◆ Text shown:
******

We learned a lot during the entire pregnancy and duration of Jack’s life. We are still learning a lot. - about ourselves, about God, about how we want to honor and remember Jack’s life. But I want to talk about the copious amounts of medical jargon we learned during Jack’s short life.
We were at the hospital almost every day for morning rounds. 10-15 people would cram into his shared room or gather around the glass door opening to his space. Usually the resident covering the PICU that week would start with “JS is x days/weeks old, with small left sided structures. Post op day x from aortic arch repair and VSD closure…” and so on as they gave report.
I have medical experience. I could usually follow their report with the hundreds of abbreviations. Sometimes Ike would whisper what’s that mean and I’d debate answering and missing something else they said or giving him the wait a sec finger and I would tell him after.
That was a layer to the knowledge.

******

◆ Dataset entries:
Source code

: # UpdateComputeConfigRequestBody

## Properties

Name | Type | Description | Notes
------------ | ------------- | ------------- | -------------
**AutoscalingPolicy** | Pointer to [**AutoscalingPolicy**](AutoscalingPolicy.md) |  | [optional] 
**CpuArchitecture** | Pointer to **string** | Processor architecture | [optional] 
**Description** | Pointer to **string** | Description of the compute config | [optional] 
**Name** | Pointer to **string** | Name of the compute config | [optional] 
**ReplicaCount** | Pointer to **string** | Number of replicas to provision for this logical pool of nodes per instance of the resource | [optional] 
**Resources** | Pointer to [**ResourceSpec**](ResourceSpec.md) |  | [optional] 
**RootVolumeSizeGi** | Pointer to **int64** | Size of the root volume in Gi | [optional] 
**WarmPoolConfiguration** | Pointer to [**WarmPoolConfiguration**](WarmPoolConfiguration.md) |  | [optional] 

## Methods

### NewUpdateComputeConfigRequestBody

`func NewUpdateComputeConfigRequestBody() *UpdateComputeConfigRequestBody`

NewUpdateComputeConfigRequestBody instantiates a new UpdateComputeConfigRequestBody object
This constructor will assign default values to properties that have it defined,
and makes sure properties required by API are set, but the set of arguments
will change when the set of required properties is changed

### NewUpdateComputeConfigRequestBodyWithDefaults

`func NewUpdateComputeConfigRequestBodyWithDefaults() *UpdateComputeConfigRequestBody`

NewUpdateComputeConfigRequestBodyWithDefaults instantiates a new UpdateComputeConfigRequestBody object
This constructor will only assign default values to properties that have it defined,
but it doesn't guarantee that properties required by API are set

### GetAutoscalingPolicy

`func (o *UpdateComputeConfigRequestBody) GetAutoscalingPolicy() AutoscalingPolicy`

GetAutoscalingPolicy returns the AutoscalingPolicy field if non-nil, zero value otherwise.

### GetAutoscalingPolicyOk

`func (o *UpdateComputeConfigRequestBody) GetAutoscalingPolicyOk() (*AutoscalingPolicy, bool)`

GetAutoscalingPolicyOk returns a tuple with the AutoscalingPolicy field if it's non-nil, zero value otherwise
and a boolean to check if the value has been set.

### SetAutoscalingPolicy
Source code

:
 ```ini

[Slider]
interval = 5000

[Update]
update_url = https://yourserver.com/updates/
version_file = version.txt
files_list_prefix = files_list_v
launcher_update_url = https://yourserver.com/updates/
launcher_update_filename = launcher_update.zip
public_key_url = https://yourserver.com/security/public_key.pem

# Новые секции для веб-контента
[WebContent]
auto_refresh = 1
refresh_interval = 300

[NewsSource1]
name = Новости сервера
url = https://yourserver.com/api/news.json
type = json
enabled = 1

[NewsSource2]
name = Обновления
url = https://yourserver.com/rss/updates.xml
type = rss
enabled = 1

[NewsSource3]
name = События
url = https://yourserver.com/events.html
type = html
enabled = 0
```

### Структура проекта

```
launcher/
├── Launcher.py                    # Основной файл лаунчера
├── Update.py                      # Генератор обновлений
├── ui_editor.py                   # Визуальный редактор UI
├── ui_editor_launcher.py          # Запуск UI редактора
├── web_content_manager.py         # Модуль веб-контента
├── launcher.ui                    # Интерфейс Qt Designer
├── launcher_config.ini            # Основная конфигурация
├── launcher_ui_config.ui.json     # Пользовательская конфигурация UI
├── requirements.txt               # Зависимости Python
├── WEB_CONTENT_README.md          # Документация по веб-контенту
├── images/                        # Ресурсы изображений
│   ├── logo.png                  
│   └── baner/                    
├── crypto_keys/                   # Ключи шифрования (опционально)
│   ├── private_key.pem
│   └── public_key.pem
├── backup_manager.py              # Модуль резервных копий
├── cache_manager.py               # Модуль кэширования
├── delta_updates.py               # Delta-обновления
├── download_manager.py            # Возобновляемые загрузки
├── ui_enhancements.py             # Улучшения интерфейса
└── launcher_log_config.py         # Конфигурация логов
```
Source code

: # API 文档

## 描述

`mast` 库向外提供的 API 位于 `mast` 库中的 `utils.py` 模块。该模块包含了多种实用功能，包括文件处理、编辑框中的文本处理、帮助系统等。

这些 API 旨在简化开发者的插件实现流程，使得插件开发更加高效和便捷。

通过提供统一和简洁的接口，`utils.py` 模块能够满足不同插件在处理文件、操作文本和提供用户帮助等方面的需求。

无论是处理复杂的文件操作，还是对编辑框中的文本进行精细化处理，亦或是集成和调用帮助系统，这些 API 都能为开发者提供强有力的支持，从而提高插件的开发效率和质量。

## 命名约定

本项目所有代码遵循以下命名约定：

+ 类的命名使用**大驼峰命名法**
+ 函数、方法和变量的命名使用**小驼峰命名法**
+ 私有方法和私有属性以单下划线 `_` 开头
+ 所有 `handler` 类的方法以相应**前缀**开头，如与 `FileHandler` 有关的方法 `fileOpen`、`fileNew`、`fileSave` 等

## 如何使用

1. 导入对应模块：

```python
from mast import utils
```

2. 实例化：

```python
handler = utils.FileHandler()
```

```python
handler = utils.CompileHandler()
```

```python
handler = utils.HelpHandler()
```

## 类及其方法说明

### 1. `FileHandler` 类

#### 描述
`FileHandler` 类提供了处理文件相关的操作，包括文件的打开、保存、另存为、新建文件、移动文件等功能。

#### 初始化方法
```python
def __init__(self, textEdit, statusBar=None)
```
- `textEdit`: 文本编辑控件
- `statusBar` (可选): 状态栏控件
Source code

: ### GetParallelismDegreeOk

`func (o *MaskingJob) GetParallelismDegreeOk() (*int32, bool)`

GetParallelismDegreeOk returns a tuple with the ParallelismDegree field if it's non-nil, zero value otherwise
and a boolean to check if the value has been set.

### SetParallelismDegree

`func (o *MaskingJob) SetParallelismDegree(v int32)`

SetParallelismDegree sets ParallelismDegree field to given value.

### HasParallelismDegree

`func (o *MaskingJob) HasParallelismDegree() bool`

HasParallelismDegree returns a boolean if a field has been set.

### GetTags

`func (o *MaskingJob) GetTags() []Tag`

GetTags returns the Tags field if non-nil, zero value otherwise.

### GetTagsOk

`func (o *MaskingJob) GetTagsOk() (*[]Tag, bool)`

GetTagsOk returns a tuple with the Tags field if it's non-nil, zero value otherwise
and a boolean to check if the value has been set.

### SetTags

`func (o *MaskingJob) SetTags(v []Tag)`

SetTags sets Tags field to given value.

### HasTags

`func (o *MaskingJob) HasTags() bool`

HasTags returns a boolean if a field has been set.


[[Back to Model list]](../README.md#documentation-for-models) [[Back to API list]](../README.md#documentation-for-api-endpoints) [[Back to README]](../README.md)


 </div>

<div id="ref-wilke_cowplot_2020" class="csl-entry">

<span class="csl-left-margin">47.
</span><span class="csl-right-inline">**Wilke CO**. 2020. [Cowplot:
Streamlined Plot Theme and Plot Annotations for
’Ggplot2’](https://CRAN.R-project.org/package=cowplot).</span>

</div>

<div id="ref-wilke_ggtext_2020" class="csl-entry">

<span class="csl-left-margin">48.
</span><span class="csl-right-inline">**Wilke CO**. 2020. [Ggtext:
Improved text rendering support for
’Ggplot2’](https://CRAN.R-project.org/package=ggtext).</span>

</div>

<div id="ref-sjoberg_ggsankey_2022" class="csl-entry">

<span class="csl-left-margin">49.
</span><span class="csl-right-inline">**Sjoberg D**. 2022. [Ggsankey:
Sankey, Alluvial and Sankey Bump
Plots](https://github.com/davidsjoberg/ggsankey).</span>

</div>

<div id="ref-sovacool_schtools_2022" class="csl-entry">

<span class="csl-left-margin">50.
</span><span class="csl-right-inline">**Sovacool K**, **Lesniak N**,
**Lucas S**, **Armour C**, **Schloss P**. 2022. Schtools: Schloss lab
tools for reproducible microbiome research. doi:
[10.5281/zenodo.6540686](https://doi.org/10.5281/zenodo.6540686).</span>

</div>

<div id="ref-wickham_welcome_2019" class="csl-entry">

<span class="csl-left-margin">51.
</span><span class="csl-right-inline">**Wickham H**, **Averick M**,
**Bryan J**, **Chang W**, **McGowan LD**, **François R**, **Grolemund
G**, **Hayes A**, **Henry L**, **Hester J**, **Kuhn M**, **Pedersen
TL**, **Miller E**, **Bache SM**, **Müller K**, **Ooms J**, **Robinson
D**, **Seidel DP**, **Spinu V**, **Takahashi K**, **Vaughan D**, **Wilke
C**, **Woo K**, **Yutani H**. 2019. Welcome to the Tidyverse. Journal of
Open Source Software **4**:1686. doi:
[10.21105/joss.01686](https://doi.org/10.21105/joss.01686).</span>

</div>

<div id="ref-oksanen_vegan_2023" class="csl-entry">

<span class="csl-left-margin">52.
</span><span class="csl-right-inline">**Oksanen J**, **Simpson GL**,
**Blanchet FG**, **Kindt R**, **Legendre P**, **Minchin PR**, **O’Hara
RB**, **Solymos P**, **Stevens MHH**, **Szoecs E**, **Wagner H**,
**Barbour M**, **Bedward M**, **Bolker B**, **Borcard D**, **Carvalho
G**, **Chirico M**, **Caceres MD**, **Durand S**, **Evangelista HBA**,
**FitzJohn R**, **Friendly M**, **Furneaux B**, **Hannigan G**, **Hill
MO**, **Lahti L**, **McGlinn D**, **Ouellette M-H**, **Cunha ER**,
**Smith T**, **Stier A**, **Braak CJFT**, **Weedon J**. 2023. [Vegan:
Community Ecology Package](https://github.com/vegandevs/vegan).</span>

******

◆ To do:
A. Answer these questions from the account of Jack's hospital stay:
(i) How often were the parents at the hospital for morning rounds?
(ii) How many people would crowd into Jack's room or gather at the glass door?
(iii) Who would usually start the report?
B. Reproduce the part of the account of Jack's hospital stay starting with "We learned a" and going on through "they gave report.".

◆ Answers to the exercise:
A.
(i) Almost every day.
(ii) 10-15 people.
(iii) The resident covering the PICU that week.

B.
We learned a lot during the entire pregnancy and duration of Jack’s life. We are still learning a lot. - about ourselves, about God, about how we want to honor and remember Jack’s life. But I want to talk about the copious amounts of medical jargon we learned during Jack’s short life.
We were at the hospital almost every day for morning rounds. 10-15 people would cram into his shared room or gather around the glass door opening to his space. Usually the resident covering the PICU that week would start with “JS is x days/weeks old, with small left sided structures. Post op day x from aortic arch repair and VSD closure…” and so on as they gave report.